Dinler üç kısma ayrılır. Bunlar;
Hak Din: Allâh’ın peygamberleri vasıtası ile insanlara bildirdiği ve hiç- bir değişikliğe uğramadan günümüze kadar gelen Bu da İslâm Dîni’dir.
Muharref Din: Allah tarafından peygamberleri vasıtası ile insanlara gönderilen, fakat zamanla insanlar tarafından bozulan, günümüzde geçerli olmayan Yahudilik ve Hıristiyanlık gibi… Yani bu dinler, İslâmiyet’in gelmesi ile geçerliliğini kaybetmiştir.
Bâtıl Din: Bazı insan veya toplumlar tarafından din diye uydurulup ortaya atılan, ilâhî bir aslı olmayan inançlardır. Yani “uydurma din” olup kaynağı Allâh’ın emirleri değil, insan veya toplumların uydurma kurallarıdır. Güneşe, aya, yıldızlara, kendi elleri ile yaptıkları putlara tapanlar ve satanizm gibi din adına uydurulan inançlar, bu gruptandır.

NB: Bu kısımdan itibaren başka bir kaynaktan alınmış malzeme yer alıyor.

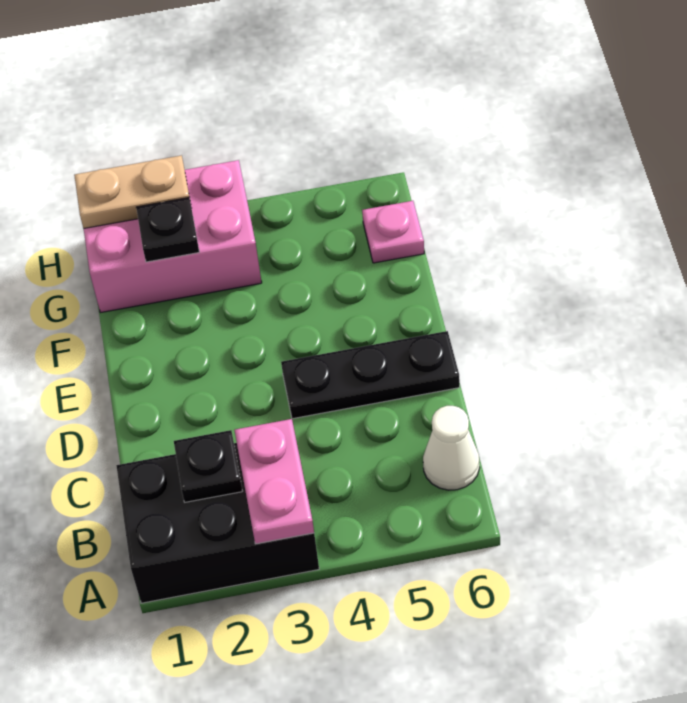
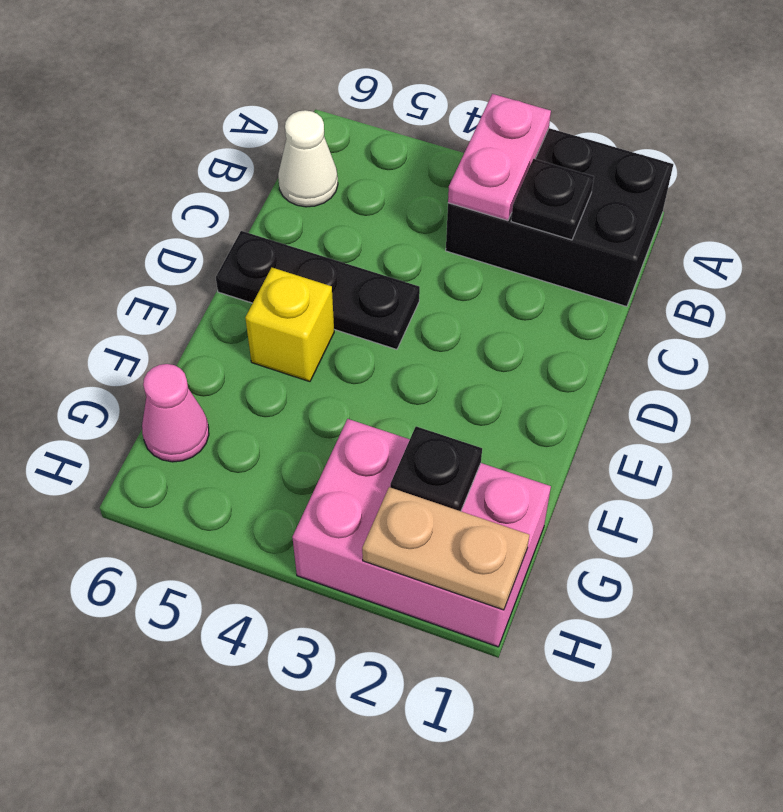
none -> yellow 1x1 brick [245,268,334,382]
pink 1x1 plate [362,201,424,263] -> pink 1x1 cone [142,364,209,462]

İslâm Dini ve Diğer Dinler
İlk insan olan Hz. Adem (a.s.) aynı zamanda ilk peygamberdir. İnsanlığın ilk dini de Hak din’dir. Hz. Adem’den Peygamberimiz Hz. Muhammed’e kadar gelen bütün peygamberler insanlara Allah’ın birliği inancını tebliğ etmişler ve Allah’a nasıl ibadet edileceğini öğretmişlerdir.
Ancak son peygamber Hz. Muhammed’den önceki peygamberlerin tebliğ ettiği iman esasları ve dinî hükümler zamanla bozulmuş ve insanlar karanlıklar içinde kalmıştı. İnsanlığı düştüğü bu durumdan aydınlığa çıkaracak bir kurtarıcıya ihtiyaç vardı. Bunun üzerine Yüce Allah, son Peygamber Hz. Muhammed (s.a.s.) aracılığı ile bütün insanlara son ve en mükemmel din olan İslâm’ı göndermiştir.
Bu gerçek Yüce Allah tarafından Kur’an-ı Kerim’de şöyle bildirilmiştir: “Allah katında din, şüphesiz İslâmdır.” (Al-i İmran Suresi, 19)
İslam’ın dışındaki dinler, Allah katında makbul değildir. Bunların insanlara bir yararı olmayacaktır. Bu konu Kur’an-ı Kerim’de şöyle açıklanmıştır: “Kim İslâm’dan başka bir din ararsa ondan asla kabul edilmeyecektir. O, ahirette de zarara uğrayanlardandır.” (Al-i İmran Suresi, 85)
İslâm Dini, Allah tarafından gönderildiği gibi hiçbir değişikliğe uğramadan ve bozulmadan günümüze kadar gelmiştir. Bundan sonra da bu özelliğini koruyacaktır. İslâm, Allah katında makbul olan tek dindir. Bazı insanlar tarafından ortaya konulan dinler de vardır, ancak bu dinler, batıl ve geçersizdir. Çünkü bunlar, Allah tarafından gönderilmemiş, insanlar tarafından uydurulmuştur.